PostgreSQL has been widely adopted as a modern, high-performance transactional database. A highly available PostgreSQL cluster can withstand failures caused by network outages, resource saturation, hardware failures, operating system crashes or unexpected reboots. Such cluster is often a critical component of the enterprise application landscape, where four nines of availability is a minimum requirement.

There are several methods to achieve high availability in PostgreSQL. This solution document provides Patroni - the open-source extension to facilitate and manage the deployment of high availability in PostgreSQL.

High availability methods

There are several native methods for achieving high availability with PostgreSQL:

  • shared disk failover,
  • file system replication,
  • trigger-based replication,
  • statement-based replication,
  • logical replication,
  • Write-Ahead Log (WAL) shipping, and
  • streaming replication

Streaming replication

Streaming replication is part of Write-Ahead Log shipping, where changes to the WALs are immediately made available to standby replicas. With this approach, a standby instance is always up-to-date with changes from the primary node and can assume the role of primary in case of a failover.
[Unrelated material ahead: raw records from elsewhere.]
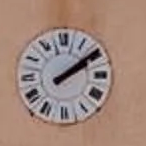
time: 2:09
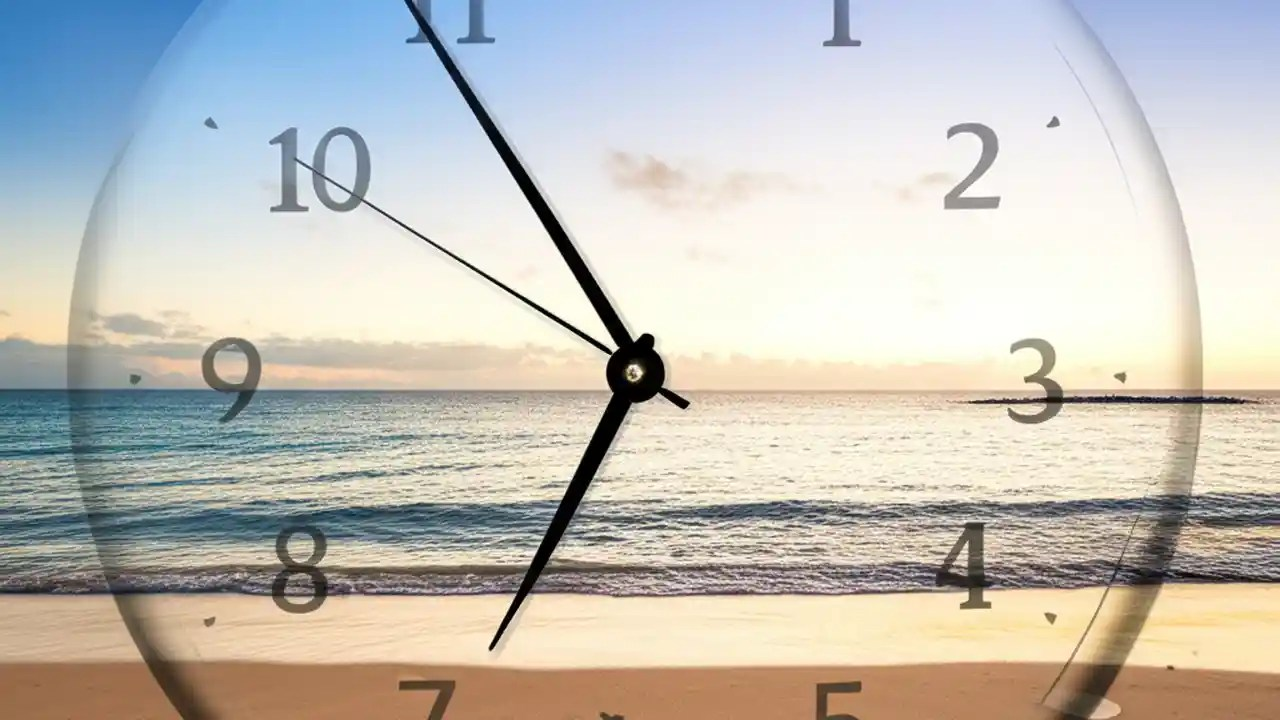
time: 6:54
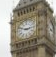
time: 2:48
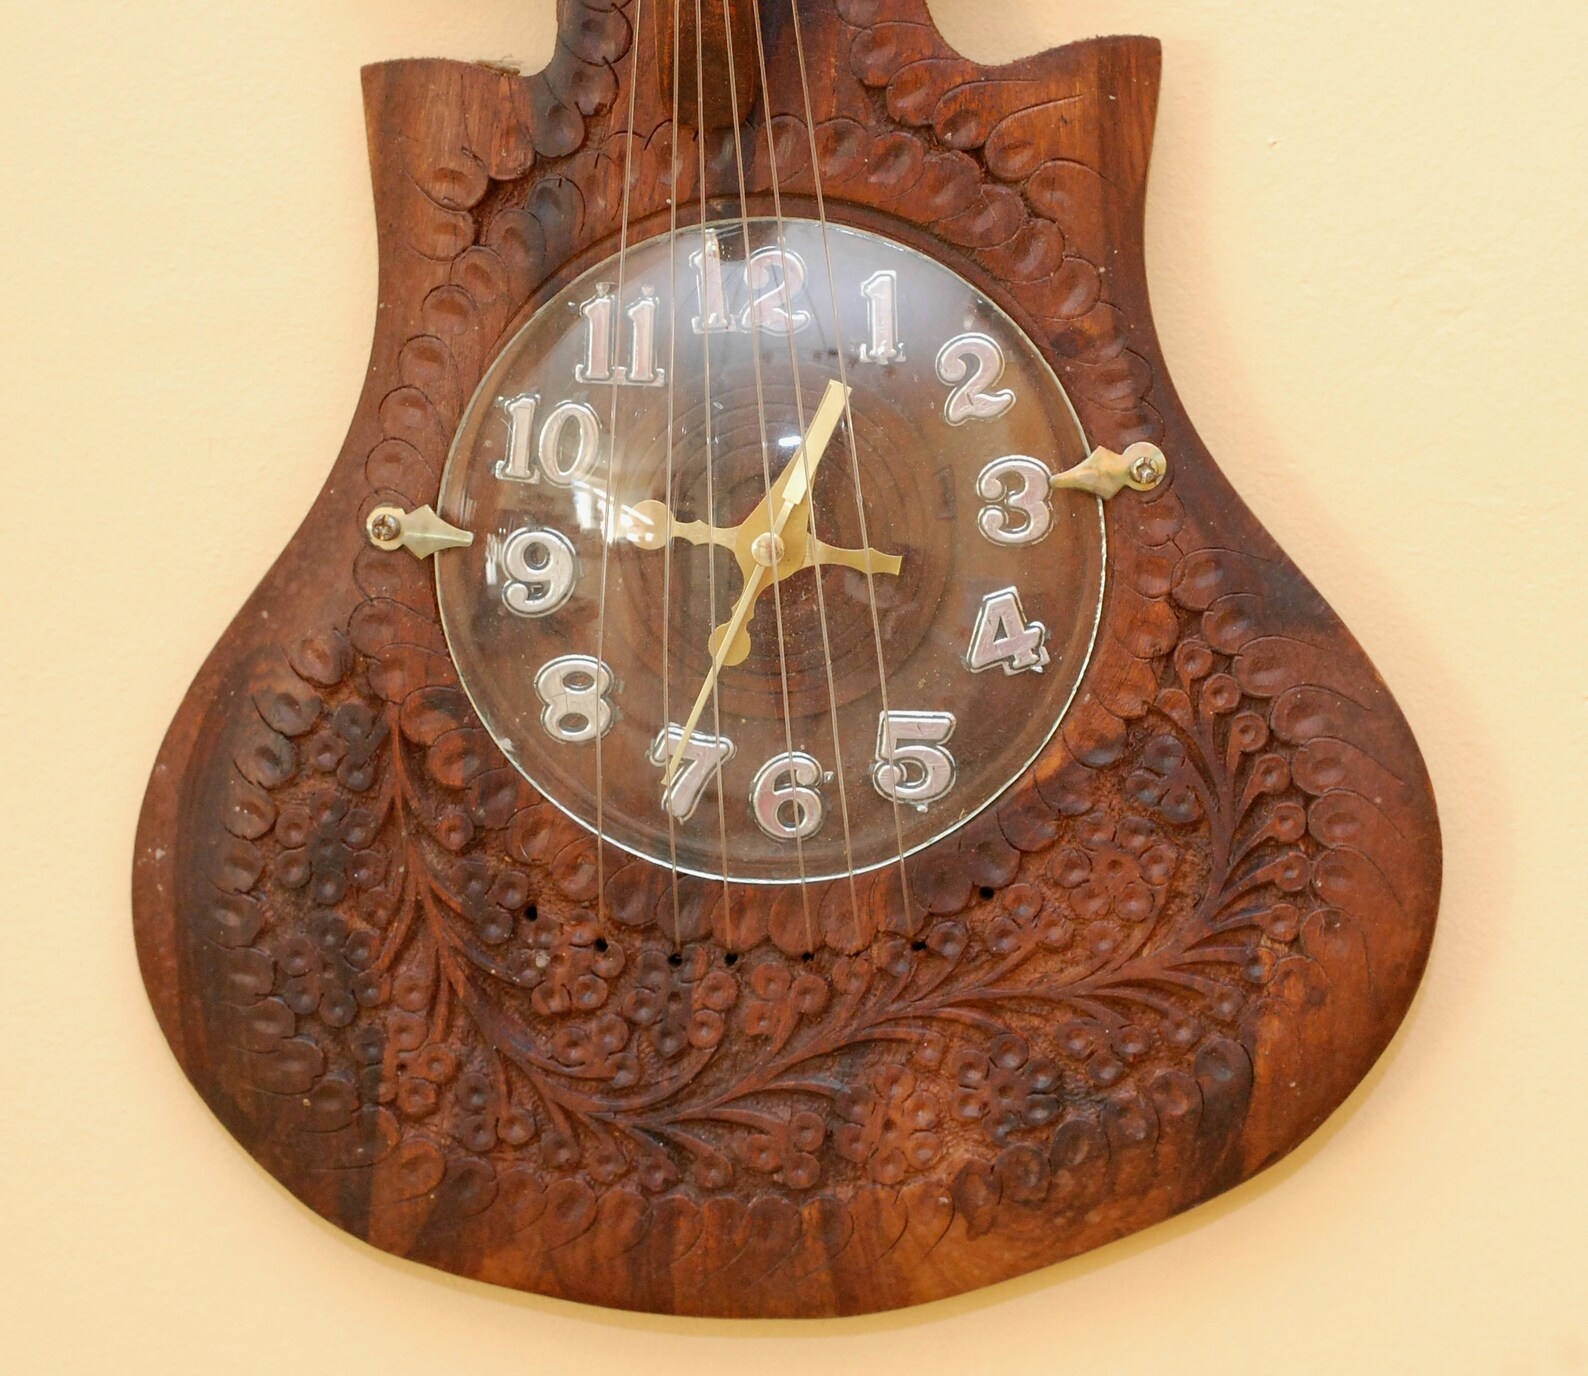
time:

Why native streaming replication is not enough

Although the native streaming replication in PostgreSQL supports failing over to the primary node, it lacks some key features expected from a truly highly-available solution. These include:

  • No consensus-based promotion of a “leader” node during a failover
  • No decent capability for monitoring cluster status
  • No automated way to bring back the failed primary node to the cluster
  • A manual or scheduled switchover is not easy to manage

To address these shortcomings, there are a multitude of third-party, open-source extensions for PostgreSQL. The challenge for a database administrator here is to select the right utility for the current scenario.

PostgreSQL solves this challenge by providing the Patroni extension for achieving PostgreSQL high availability.

Patroni

Patroni is a template for you to create your own customized, high-availability solution using Python and - for maximum accessibility - a distributed configuration store like ZooKeeper, etcd, Consul or Kubernetes.

How Patroni works

With Patroni you can customize and automate PostgreSQL HA (High Availability) clusters. Based on modern consensus algorithms, it ensures high availability of your database and protects you from data loss by deciding which actions to perform in the cluster.

Patroni monitors liveliness of primary and replica and can change the configuration of all cluster members. It handles synchronicity requirements and planned switchovers, as well as unplanned failovers. Patroni performs those complex tasks automatically. Moreover, it can be guaranteed that certain conditions are always fulfilled in order to completely rule out irreversible damage to your data.

The architecture of Patroni is such that every PostgreSQL instance is accompanied by a designated Patroni instance that monitors and controls it.

Key benefits of Patroni:

  • Continuous monitoring and automatic failover
  • Manual/scheduled switchover with a single command
  • Built-in automation for bringing back a failed node to cluster again.
  • REST APIs for entire cluster configuration and further tooling.
  • Provides infrastructure for transparent application failover
  • Distributed consensus for every action and configuration.
  • Integration with Linux watchdog for avoiding split-brain syndrome.

Architecture layout

The following diagram shows the architecture of a three-node PostgreSQL cluster with a single-leader node.

Architecture of the three-node, single primary PostgreSQL cluster

Components

The components in this architecture are:

  • PostgreSQL nodes
  • Patroni - a template for configuring a highly available PostgreSQL cluster.
  • ETCD - a Distributed Configuration store that stores the state of the PostgreSQL cluster.
  • HAProxy - the load balancer for the cluster and is the single point of entry to client applications.
  • pgBackRest - the backup and restore solution for PostgreSQL
  • Postgres Monitoring and Management (PMM) - the solution to monitor the health of your cluster

How components work together

Each PostgreSQL instance in the cluster maintains consistency with other members through streaming replication. Each instance hosts Patroni - a cluster manager that monitors the cluster health. Patroni relies on the operational ETCD cluster to store the cluster configuration and sensitive data about the cluster health there.

Patroni periodically sends heartbeat requests with the cluster status to ETCD. ETCD writes this information to disk and sends the response back to Patroni. If the current primary fails to renew its status as leader within the specified timeout, Patroni updates the state change in ETCD, which uses this information to elect the new primary and keep the cluster up and running.

The connections to the cluster do not happen directly to the database nodes but are routed via a connection proxy like HAProxy. This proxy determines the active node by querying the Patroni REST API.